5 Jet Tempur Canggih Paling Banyak Diproduksi di Dunia 2025, Ada yang Punya TNI AU
- Teknodaily / Rosaria Nugraheni
Teknodaily – Jet tempur paling banyak diproduksi di dunia selalu punya cerita menarik, karena selain jadi simbol kekuatan teknologi militer, pesawat-pesawat ini juga menunjukkan betapa besarnya permintaan global terhadap armada udara yang tangguh.
Sejak era Perang Dingin hingga memasuki tahun 2025, beberapa jet tempur masih terus mendominasi karena kehandalan, biaya perawatan yang lebih murah dibanding generasi terbaru, serta fleksibilitas dalam berbagai misi tempur.
Jet Tempur Paling Banyak Diproduksi 2025
Banyak dari jet tempur canggih ini awalnya dikembangkan untuk menghadapi konflik besar, namun justru bertahan lama karena pembaruan teknologi yang konsisten.
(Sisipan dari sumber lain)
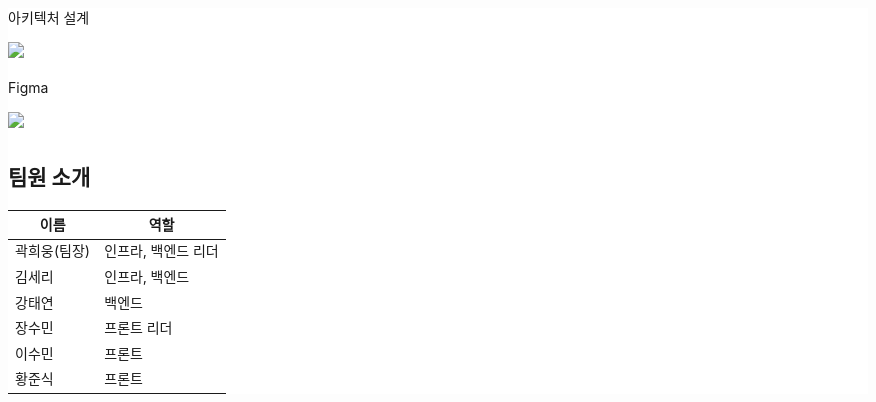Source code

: 아키텍처 설계

<img src="https://github.com/jangsumin/hanzipsa/assets/29765842/d9efd91a-8438-4cca-9ba7-cf3396b7daf5" width="500" />

Figma

<img src="https://github.com/jangsumin/hanzipsa/assets/29765842/56e246fa-0608-4ab4-b24d-648b22b0f853" width="500" />

## 팀원 소개

| 이름         | 역할                |
| ------------ | ------------------- |
| 곽희웅(팀장) | 인프라, 백엔드 리더 |
| 김세리       | 인프라, 백엔드      |
| 강태연       | 백엔드              |
| 장수민       | 프론트 리더         |
| 이수민       | 프론트              |
| 황준식       | 프론트              |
Tidak heran jika jumlah produksinya mencapai ribuan unit dan tersebar di puluhan negara.
Faktor lain yang membuat pesawat tempur ini populer adalah daya adaptasinya. Mereka bisa digunakan untuk misi pertahanan udara, serangan darat, hingga patroli maritim. Dengan kombinasi keandalan, biaya efisien, dan dukungan suku cadang yang mudah didapat, top 5 jet tempur ini bisa dibilang sebagai “legenda terbang” yang tak lekang oleh waktu.
1. MiG-15
Jet tempur tercepat MiG-15
- MiGFlug
Diproduksi pertama kali pada tahun 1947, MiG-15 menjadi salah satu ikon jet tempur tercepat Soviet yang benar-benar mendominasi masanya. Dengan total produksi lebih dari 18.000 unit, MiG-15 mencetak rekor sebagai salah satu jet tempur paling banyak diproduksi di dunia. Pesawat ini terkenal karena perannya di Perang Korea, di mana ia sering berhadapan langsung dengan F-86 Sabre milik Amerika.
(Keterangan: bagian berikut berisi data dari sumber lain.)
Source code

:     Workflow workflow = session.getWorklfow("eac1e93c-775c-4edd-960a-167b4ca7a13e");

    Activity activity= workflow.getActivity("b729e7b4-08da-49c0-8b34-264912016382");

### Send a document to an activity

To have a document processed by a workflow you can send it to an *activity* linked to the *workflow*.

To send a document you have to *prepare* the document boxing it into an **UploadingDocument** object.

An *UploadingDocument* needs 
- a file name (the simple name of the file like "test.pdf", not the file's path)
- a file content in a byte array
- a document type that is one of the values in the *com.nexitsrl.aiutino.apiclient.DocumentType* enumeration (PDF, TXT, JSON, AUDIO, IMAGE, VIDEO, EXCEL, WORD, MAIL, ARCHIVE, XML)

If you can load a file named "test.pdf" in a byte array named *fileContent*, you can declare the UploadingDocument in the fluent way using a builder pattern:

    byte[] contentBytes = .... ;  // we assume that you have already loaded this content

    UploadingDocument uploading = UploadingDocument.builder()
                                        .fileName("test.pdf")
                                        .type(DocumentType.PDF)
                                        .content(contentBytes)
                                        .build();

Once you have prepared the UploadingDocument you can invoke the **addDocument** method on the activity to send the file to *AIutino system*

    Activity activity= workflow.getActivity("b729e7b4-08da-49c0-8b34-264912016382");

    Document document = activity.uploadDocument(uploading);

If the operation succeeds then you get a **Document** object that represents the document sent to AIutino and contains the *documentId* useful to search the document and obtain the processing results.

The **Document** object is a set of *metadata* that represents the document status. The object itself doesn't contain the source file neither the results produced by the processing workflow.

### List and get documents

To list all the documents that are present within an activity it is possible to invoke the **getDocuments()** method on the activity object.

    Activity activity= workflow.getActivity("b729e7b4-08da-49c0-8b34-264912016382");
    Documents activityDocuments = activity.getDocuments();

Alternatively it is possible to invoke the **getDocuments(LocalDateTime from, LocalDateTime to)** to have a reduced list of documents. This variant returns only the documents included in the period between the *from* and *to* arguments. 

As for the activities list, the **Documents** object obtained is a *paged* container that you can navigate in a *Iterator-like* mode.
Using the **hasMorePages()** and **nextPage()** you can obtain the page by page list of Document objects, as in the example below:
Harganya yang relatif murah, perawatan yang sederhana, serta kemampuan manuver yang lincah membuatnya laku keras di pasar internasional. Tidak heran jika MiG-15 diekspor masif ke Asia, Afrika, hingga Eropa, menjadikannya legenda udara yang namanya masih sering disebut hingga sekarang.
2. MiG-21
Jet tempur canggih MiG-21
Jika MiG-15 adalah legenda awal, maka MiG-21 adalah penerus kejayaan Soviet di era jet tempur supersonik. Diproduksi sekitar 11.000 unit, MiG-21 yang dijuluki “Fishbed” ini menawarkan kecepatan di atas Mach 2 dengan desain aerodinamis yang sederhana namun efektif.
Biaya operasionalnya yang rendah membuat pesawat ini jadi favorit di banyak negara, terutama di Asia dan Afrika. Bahkan hingga saat ini, MiG-21 masih digunakan oleh beberapa angkatan udara dengan berbagai modifikasi lokal untuk memperpanjang usia pakainya. Tidak berlebihan kalau MiG-21 disebut sebagai salah satu jet tempur tercanggih dan paling sukses dalam sejarah penerbangan militer.